Страница 5 из 32
— Как успехи, Чарльз? — тихо спросила она.
Он устало покачал головой.
— Давай ты, Мэри. Выкладывай, кто из твоих титулованных знакомых говорит по-немецки. И у кого из них есть «роллс-ройс»!
Мэри закрыла глаза и беззвучно зашевелила губами, пытаясь вспомнить.
— Во-первых, Банни Брэйнард. У него «роллс-ройс», но он не аристократ и вечно бегает за девушками. Во-вторых, Тони Кастелони; итальянец, с каким-то там титулом, но вряд ли он бегло говорит по-немецки.
— Возьмем его на заметку, — задумчиво произнес Этредж.
— В-третьих, Леопольд — то есть граф Вурц; самая подходящая кандидатура.
Она резко замолчала, а по щекам разлился румянец. Потом смущенно продолжала:
— Знаешь, он такой рафинированный, чертовски красивый и богатый космополит. Ходят слухи, что он разбил не одно сердце. Он как Змий, Чарльз; неприятный, но очаровательный.
Она потупилась, взгляд сделался туманным.
— Я и сама подпадала под его обаяние, было дело.

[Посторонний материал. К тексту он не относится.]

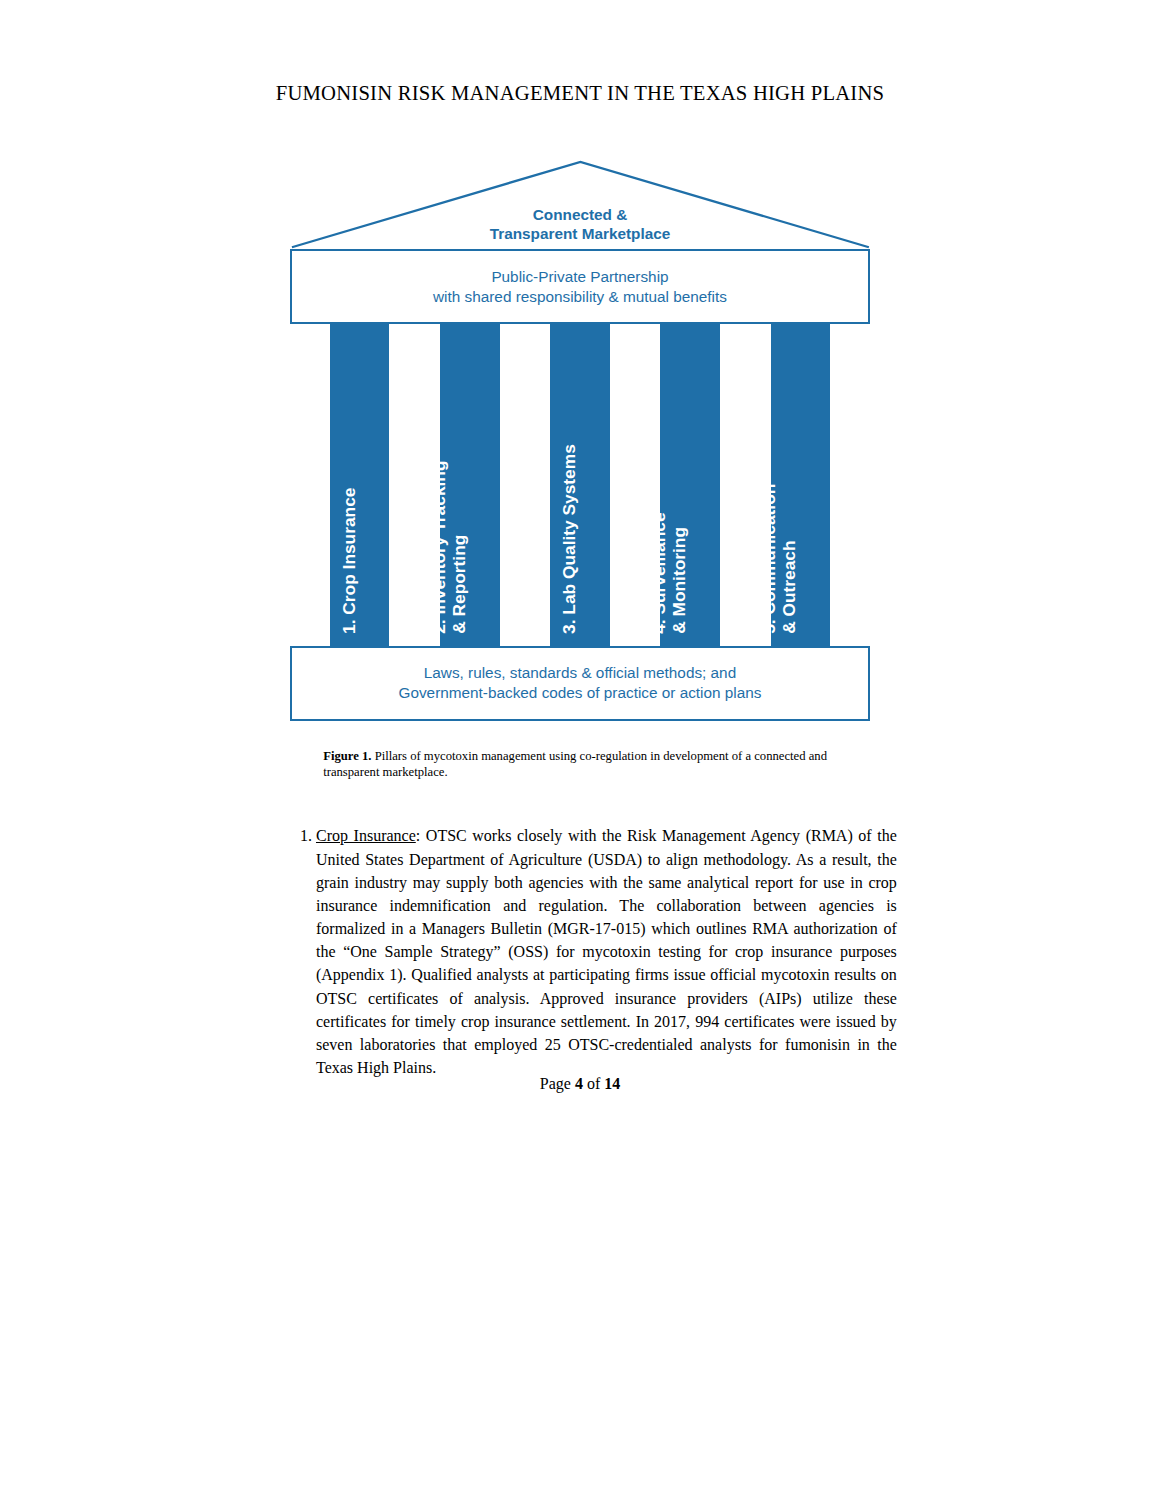FUMONISIN RISK MANAGEMENT IN THE TEXAS HIGH PLAINS
Connected &
Transparent Marketplace
Public-Private Partnership
with shared responsibility & mutual benefits
1. Crop Insurance
2. Inventory Tracking
& Reporting
3. Lab Quality Systems
4. Surveillance
& Monitoring
5. Communication
& Outreach
Laws, rules, standards & official methods; and
Government-backed codes of practice or action plans
Figure 1. Pillars of mycotoxin management using co-regulation in development of a connected and transparent marketplace.
Crop Insurance: OTSC works closely with the Risk Management Agency (RMA) of the United States Department of Agriculture (USDA) to align methodology. As a result, the grain industry may supply both agencies with the same analytical report for use in crop insurance indemnification and regulation. The collaboration between agencies is formalized in a Managers Bulletin (MGR-17-015) which outlines RMA authorization of the “One Sample Strategy” (OSS) for mycotoxin testing for crop insurance purposes (Appendix 1). Qualified analysts at participating firms issue official mycotoxin results on OTSC certificates of analysis. Approved insurance providers (AIPs) utilize these certificates for timely crop insurance settlement. In 2017, 994 certificates were issued by seven laboratories that employed 25 OTSC-credentialed analysts for fumonisin in the Texas High Plains.
Page 4 of 14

— Тогда он определенно наш парень, — посмеиваясь, сказал Этредж.
Но Мэри не шутила.
— Не паясничай, Чарльз. Граф Вурц настоящий джентльмен. Однако есть в нем нечто странное. Веющее бедой. Недавно ходили нелепейшие слухи: говорили, Катарина Грант так страдала от любви к нему, что умерла. И если бы не его вид, такой… такой инфернальный… люди бы ничего подобного не подумали.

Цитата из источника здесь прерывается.